BSE Crisis

Part of the debate – in the House of Commons at 3:31 pm on 13 November 1996.

Alert me about debates like this

Photo of Robin Cook Robin Cook , Livingston 3:31, 13 November 1996

I am grateful to the hon. Gentleman for putting that question again. We have repeatedly said that we regard British beef as safe and that we do not accept the ban, and we have repeatedly supported the Government in all the measures that they said would lead to a lifting of the ban.

After all that support, we are told that the ban cannot be lifted in the timetable that the Government promised, partly because they have done too little, too late, to combat BSE, starting at the very beginning, with their disastrous decision on taking office not to regulate the feedstuffs industry to a higher standard, on the grounds set out in their consultation paper: It is the wish of the Minister that in the present economic climate the industry itself should determine how to produce a high-quality product. The industry promptly responded by phasing out the chemical solvents that might have prevented BSE from getting into the food chain.

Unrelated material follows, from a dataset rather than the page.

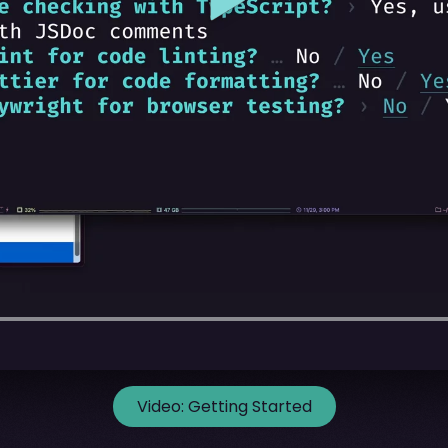
Video:
Getting Started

The Government long refused to accept the risk to public health from BSE, as exemplified by the famous observation of the present Secretary of State for the Environment that nobody need be worried about BSE, in this country or anywhere else. Fortunately, he was moved to another job just before we discovered how worried we ought to be.

Finally, even when Ministers introduced regulations to control BSE, they failed to enforce them, and as late as last year, 48 per cent. of slaughterhouses and 17 per cent. of rendering houses were in breach of BSE controls; and, in March this year, eight feed mills were still found to be breaching regulations to keep animal protein out of feedstuffs. The crisis in our beef industry was made in Britain. The genius of Her Majesty's Government is that, instead of solving the first crisis, they have paralleled it with a second crisis, in our relations with Europe.

I began by referring to the human hardship caused by the collapse of the beef market. Farmers, especially hill farmers, watched their way of life being put at risk, and workers in the processing industry watched their jobs disappearing. They are watching this debate and will note how we vote; we owe it to them to vote against a Government who have failed them, and we owe it to ourselves to vote against the Government, because we know that they deceived the House in June over the deal they brought back from Florence, and that they have broken the commitment they gave about when the ban would be lifted. All hon. Members with any self-respect must resent that deception, and I urge them to join us in the Lobby tonight.